Early agriculture flourished in Mesopotamia helped by the development of irrigation from the Tigris and the Euphrates. This might have led to ancient myths such as the garden of Eden. Ironically this irrigation might have been one of the prime causes of the loss of this "paradisical" Eden. Not only was the area often laid waste by enemies, who then did not maintain the irrigation canals, allowing the surrounding desert to recapture the land but also irrigation leads to the build up of salts in the soil as the water evaporates, which renders the soil infertile. [1][2]

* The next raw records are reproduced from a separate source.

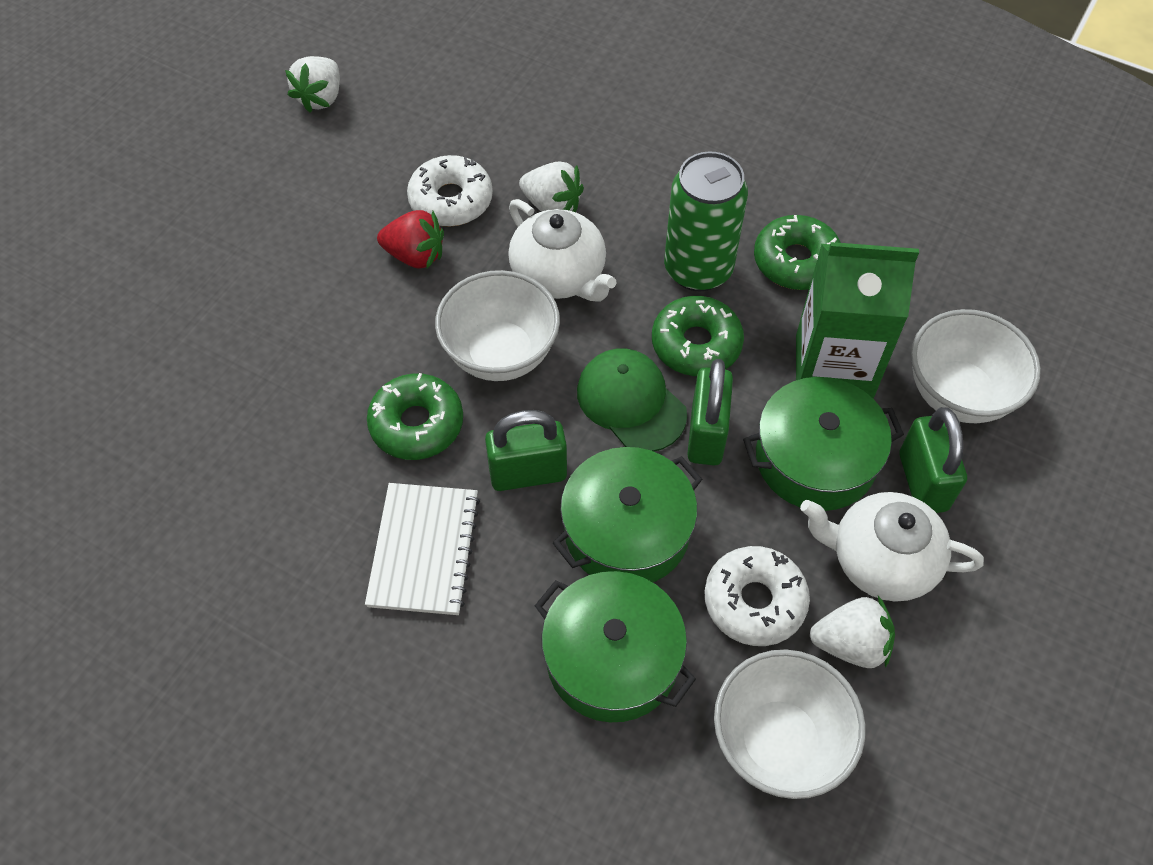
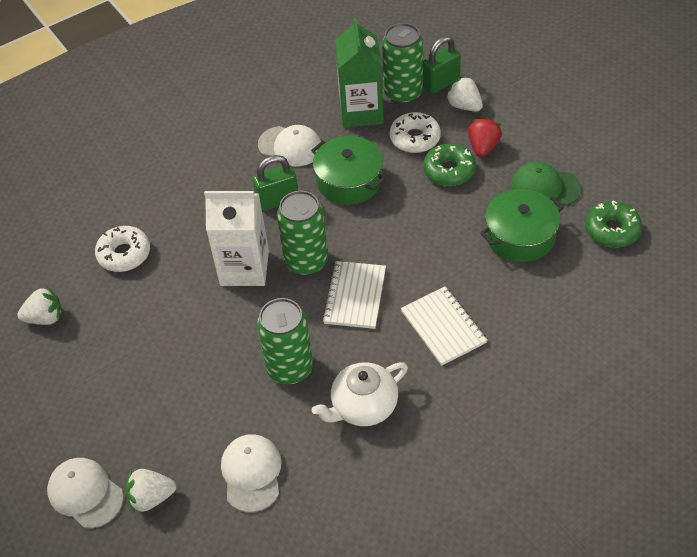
green can: [664,152,748,291] = 1 -> [257,298,313,385] [277,191,328,276] [382,23,423,105] = 3
green donut: [367,373,463,460] [652,296,744,376] [754,215,841,290] = 3 -> [423,144,476,186] [585,201,642,248] = 2
green padlock: [485,410,567,491] [687,359,733,466] [899,407,967,513] = 3 -> [253,155,298,211] [423,36,461,94] = 2
green pot: [535,571,696,722] [553,447,702,582] [743,377,904,511] = 3 -> [311,136,386,205] [480,189,564,262] = 2
white bowl: [435,270,560,381] [714,649,866,799] [911,309,1041,423] = 3 -> none = 0
white cap: none = 0 -> [47,458,124,529] [221,434,282,512] [258,125,321,167] = 3
white carton: none = 0 -> [204,191,269,286] = 1
white notebook: [365,483,480,615] = 1 -> [322,261,386,329] [401,286,487,366] = 2
white teapot: [508,199,617,302] [800,492,984,602] = 2 -> [312,362,408,426] = 1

The Arabic name for the region and the surrounding land is Iraq, "fertile," now the name of the modern state that roughly covers the same ground.

Mesopotamian culture

A rich variety of cultures, religions and languages emerged from the Mesopotamian region. There were two major Mesopotamian languages: Sumerian, and the Semitic languages like Akkadian (and later Hebrew and Arabic). The religions shared common practices and mythologies across four empires and nearly a thousand years. The proto-Israelite religion appears to share an ancestor with these religions, as many of the ancient stories in the Torah closely resemble Sumerian, Assyrian, and Babylonian counterparts.

The commonality of "flood narratives" in the area, found in virtually all of the religions from Mesopotamia, has given rise to several theories of an actual flood of epic proportions that likely happened around 10,000 BCE.[3] The Bible's own flood story is similar in language and style to the recitation in The Epic of Gilgamesh, a Sumerian religious tale.